The accuracy of the weapon is not very good, which is probably due to the bad tolerances of the printed acceleration wheels that grip the bullets sometimes better and sometimes worse. You could play around with the diameter of the barrel to see whether that increases the accuracy. However, it could also reduce the bullet speed significantly when the bullet touches the barrel. Since the weapon is meant as a proof of concept, it is totally sufficient for me. More importantly, it is operating reliably (meaning that jamming occurs very rarely) when adjusting the belt and drum motor speeds and the sensor positions correctly: You have to do this as a manual "calibration" for the system to ensure that the belt moves the correct distance between two shots and the drum rotates the correct increment.
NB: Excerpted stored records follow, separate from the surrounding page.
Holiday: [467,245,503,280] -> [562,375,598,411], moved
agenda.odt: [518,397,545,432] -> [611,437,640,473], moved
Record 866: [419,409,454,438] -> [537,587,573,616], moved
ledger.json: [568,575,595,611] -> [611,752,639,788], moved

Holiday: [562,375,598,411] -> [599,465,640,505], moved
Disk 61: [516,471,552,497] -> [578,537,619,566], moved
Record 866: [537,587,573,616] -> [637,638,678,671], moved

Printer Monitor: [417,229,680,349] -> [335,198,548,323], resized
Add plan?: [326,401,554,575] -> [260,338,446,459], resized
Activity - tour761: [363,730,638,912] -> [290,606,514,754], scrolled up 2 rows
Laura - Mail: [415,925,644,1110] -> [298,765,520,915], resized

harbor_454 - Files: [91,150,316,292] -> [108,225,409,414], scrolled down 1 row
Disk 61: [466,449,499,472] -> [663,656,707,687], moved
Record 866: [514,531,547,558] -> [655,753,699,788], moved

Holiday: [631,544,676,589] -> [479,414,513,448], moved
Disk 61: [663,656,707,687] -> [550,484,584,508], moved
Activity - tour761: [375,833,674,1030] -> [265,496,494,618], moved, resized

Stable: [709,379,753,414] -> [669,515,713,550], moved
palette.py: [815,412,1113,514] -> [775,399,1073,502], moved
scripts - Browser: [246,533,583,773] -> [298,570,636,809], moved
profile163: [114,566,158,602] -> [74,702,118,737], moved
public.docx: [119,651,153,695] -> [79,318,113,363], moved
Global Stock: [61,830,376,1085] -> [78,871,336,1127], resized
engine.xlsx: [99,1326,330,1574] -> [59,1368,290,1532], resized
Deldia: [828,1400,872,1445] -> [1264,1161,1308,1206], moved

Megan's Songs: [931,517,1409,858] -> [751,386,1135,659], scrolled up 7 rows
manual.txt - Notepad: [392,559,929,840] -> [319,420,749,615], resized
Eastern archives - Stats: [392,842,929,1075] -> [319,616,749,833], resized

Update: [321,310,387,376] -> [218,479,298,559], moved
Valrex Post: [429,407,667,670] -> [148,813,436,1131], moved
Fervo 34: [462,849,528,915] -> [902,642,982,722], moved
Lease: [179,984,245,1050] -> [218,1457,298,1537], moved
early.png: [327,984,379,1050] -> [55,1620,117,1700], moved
I am happy with the result of this project, but there are obviously still some things that could be improved. For instance, the tank is not suited for challenging (muddy, dusty) terrain because of its poor sealing against dust, dirt, and water. Also, I have the feeling that dirt could become stuck between the sprockets and the tracks, so for real offroad usage, the tracks should be designed more openly so that dirt isn't trapped easily any longer. In general, the friction of the printed epicyclic gearbox and tracks are relatively high. It's not a problem for the powerful motors, but it reduces the efficiency (as do the brushed motors in general compared to brushless DC motors). Thus, the runtime could be increased by adjusting these components (but the two 5 Ah LiPos provide more than 1 h runtime, so I don't feel an urgent need to work on that).

Finally, something that I would definitely change if I did this project again is the ADCs: The analog inputs of the ESP32s are noisy, non-linear, and individually different for every single ESP32. That means a lot of time has to be spent on calibrating and compensating the analog inputs to obtain reasonable data. On the other hand, having WiFi onboard and several freely configurable PWM outputs is a big plus of the ESP32 compared with the classical Arduino. A combination of both would be great! Anyway, for my next project(s) with ESP32s, I will for sure have a look at external ADCs and see if they can do the job better.